If a line of the data below holds the string "item", copy it.

(DATA RECORDS)

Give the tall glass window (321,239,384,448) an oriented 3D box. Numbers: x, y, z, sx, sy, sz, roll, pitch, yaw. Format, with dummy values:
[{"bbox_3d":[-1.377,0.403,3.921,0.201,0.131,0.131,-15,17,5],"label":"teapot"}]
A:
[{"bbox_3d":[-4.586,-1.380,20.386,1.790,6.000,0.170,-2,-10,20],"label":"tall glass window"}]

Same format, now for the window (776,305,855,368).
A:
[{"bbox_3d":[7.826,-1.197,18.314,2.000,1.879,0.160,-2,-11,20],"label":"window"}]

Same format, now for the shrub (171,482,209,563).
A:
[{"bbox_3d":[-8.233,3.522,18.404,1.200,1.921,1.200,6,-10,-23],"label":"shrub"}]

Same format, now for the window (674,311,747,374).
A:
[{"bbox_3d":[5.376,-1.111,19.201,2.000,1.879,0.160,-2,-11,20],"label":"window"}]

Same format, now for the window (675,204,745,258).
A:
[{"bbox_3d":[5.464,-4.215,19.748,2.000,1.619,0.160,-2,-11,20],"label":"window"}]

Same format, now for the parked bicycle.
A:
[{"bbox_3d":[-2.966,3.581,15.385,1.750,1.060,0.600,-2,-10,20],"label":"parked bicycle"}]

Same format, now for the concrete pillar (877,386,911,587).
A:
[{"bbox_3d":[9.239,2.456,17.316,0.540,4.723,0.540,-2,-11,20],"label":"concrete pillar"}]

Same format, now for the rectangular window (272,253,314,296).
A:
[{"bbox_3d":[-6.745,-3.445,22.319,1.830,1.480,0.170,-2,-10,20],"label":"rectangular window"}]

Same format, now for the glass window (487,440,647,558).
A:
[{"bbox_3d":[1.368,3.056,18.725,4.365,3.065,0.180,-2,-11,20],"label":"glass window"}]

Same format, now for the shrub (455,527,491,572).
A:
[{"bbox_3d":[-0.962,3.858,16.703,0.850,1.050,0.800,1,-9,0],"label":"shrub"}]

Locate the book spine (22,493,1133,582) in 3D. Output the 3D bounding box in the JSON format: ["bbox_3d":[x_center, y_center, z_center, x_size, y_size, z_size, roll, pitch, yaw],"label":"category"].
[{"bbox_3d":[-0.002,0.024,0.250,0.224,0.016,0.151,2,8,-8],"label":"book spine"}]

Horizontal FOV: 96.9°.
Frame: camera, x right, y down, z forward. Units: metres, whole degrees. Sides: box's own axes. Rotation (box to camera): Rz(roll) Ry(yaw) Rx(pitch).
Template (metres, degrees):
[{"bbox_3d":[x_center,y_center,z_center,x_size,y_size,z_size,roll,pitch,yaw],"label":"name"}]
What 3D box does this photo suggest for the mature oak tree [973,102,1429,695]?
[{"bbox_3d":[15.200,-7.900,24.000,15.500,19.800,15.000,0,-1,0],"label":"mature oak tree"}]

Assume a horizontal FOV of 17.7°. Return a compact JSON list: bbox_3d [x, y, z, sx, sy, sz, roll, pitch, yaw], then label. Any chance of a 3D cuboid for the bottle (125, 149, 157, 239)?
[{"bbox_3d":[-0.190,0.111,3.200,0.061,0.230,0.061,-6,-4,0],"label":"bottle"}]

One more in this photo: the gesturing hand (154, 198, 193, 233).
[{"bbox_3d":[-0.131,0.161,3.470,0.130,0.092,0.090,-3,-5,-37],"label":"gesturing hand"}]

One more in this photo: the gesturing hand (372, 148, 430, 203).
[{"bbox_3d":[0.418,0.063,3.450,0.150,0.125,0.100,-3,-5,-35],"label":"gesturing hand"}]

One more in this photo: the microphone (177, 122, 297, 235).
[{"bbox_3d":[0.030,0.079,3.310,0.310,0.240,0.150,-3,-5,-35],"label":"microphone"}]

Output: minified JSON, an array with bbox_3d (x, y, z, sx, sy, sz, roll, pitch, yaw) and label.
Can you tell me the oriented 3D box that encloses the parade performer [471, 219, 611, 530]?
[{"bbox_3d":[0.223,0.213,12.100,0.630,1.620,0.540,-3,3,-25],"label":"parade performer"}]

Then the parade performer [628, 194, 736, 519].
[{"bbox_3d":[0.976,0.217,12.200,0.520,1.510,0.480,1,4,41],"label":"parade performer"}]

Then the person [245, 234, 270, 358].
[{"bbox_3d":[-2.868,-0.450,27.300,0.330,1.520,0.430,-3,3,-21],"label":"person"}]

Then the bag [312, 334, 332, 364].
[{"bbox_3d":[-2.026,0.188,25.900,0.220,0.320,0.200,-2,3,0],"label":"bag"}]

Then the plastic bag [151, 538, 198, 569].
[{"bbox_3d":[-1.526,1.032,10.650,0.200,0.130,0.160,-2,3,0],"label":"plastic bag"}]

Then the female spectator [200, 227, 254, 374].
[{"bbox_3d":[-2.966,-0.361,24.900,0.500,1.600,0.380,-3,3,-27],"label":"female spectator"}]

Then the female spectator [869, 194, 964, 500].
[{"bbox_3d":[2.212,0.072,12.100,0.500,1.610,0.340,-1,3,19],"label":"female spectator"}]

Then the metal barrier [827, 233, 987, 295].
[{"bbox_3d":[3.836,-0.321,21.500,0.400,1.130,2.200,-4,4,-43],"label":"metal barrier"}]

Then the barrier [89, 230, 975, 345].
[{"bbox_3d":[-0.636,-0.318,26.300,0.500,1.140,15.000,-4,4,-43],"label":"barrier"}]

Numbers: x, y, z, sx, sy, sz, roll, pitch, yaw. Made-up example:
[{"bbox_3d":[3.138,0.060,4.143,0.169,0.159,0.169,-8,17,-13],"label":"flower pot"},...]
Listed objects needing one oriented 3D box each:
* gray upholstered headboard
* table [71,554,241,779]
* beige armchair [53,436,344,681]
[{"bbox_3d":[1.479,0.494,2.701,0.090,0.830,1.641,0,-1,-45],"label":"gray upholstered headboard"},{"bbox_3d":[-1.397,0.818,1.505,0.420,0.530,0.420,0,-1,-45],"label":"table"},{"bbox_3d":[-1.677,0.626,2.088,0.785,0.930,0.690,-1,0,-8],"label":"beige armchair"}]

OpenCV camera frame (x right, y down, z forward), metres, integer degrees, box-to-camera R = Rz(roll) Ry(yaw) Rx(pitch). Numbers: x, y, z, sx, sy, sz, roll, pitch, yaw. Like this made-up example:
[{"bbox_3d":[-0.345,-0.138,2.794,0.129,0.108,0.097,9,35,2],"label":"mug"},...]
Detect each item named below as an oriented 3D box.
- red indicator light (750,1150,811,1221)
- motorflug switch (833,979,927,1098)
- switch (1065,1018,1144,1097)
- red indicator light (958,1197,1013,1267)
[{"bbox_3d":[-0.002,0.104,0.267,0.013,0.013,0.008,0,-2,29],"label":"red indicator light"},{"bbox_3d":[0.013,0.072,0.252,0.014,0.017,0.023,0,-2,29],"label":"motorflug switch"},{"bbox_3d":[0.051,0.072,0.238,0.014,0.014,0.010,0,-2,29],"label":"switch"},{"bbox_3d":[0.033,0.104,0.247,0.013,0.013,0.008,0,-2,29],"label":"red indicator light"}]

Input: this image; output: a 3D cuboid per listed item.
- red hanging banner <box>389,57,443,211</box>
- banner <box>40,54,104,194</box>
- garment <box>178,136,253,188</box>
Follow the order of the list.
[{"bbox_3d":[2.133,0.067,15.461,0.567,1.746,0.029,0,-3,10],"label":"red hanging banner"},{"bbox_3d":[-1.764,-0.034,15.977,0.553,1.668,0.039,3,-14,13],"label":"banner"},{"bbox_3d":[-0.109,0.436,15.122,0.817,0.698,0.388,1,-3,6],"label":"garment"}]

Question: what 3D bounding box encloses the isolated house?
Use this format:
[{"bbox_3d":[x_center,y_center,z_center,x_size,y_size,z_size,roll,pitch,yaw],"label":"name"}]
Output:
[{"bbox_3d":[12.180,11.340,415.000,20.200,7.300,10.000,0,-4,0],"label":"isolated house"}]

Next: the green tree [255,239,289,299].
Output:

(End DATA RECORDS)

§ EXPECTED ANSWER
Detect each item named below as an oriented 3D box.
Input: this image; output: a 3D cuboid per listed item.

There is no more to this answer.